The Green Building Council also recognized the hotel’s innovative green building education strategy. Guests and visitors can take a self-guided tour or view comprehensive signage explaining the benefits of the building’s green features.
Energy Efficiency for the Visual Arts
A block north of the Lockwood Hotel, the Paul J. Schupf Art Center is taking shape, and the Passive House design, thanks to the Frankenthaler Climate Initiative grant, is a central feature. Funded by the Helen Frankenthaler Foundation, the first-of-its-kind initiative supports energy efficiency and clean-energy projects for the visual arts. When complete, energy usage at the center is expected to be 74 percent below the baseline national average for a mixed-use arts building.
The Paul J. Schupf Art Center, a partnership between Colby and Waterville Creates, will draw visitors to its state-of-the-art venues for the visual and performing arts, film, and arts education while adding significantly to Colby’s expanding arts ecosystem. The center will also give the Colby Museum a presence downtown with the inclusion of the Joan Dignam Schmaltz Gallery of Art, a “front door” to the museum in the heart of Waterville.
The Frankenthaler Climate Initiative grant allows for the unexpected blending of two of Colby’s fundamental priorities—the arts and sustainability—for the benefit of patrons and for the future of our planet.
“In opening the Paul J. Schupf Art Center downtown, an element of our sustainability strategy is to exist physically alongside and collaboratively with spaces operated by Colby’s community arts partner, Waterville Creates,” said Jacqueline Terrassa, Carolyn Muzzy Director of the Colby College Museum of Art.
“This factor, combined with the location on Main Street, means that the center has tremendous opportunity to model, in practice and in very public ways, how colleges and art museums can tangibly partner with their communities to maximize the resources and expertise they have in order to address one of the most critical issues of our time.”
The Passive House design employs three key methods: thickened continuous insulation and cavity insulation to form a highly airtight structure; continuous air sealing throughout the building; and a high-efficiency heating system and an energy-recovery ventilation unit to provide fresh air to the building at all times.
These systems will reduce thermal energy losses, eliminating unwanted heat gain in the summer and heat loss in winter.
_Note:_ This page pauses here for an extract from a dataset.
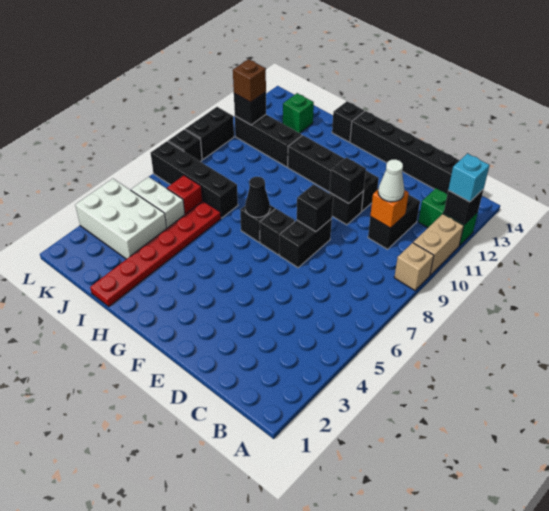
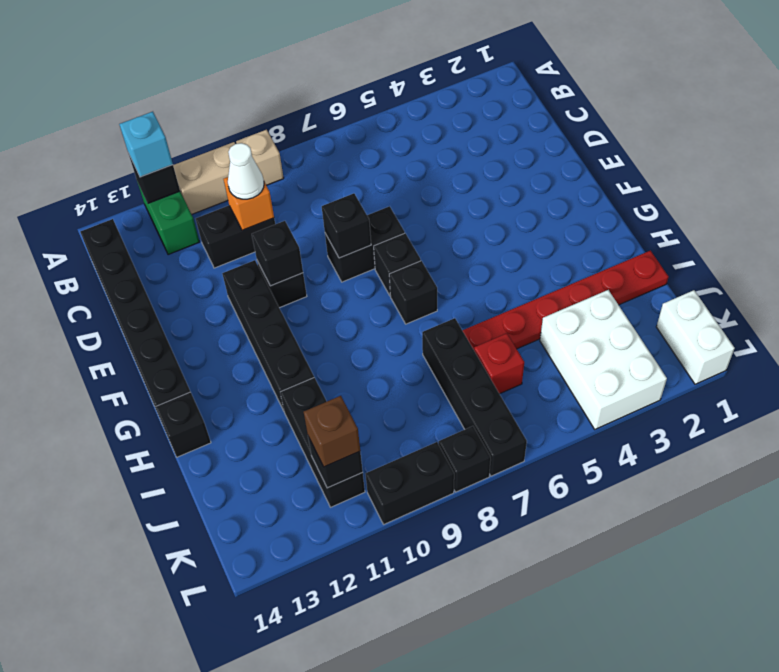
black 1x1 cone [245,177,270,217] -> none
white 1x2 brick [131,177,185,228] -> white 1x2 brick moved to [656,290,735,384]
green 1x1 brick [283,93,314,133] -> none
The comfort of visitors is maximized while requiring less operating energy, reducing costs, and decreasing greenhouse gas emissions.
Colby has long led the way nationally in matters of sustainability and environmental studies, with one of the oldest academic programs in the country. Now, as the College partners with the city to make Waterville a cultural destination, that commitment to sustainability has become visible up and down Main Street.
“Times of crisis call for new models and courageous, creative, and decisive approaches,” said Terrassa. “They require the engagement of a diverse group of partners to arrive at new, more just and future-oriented solutions.”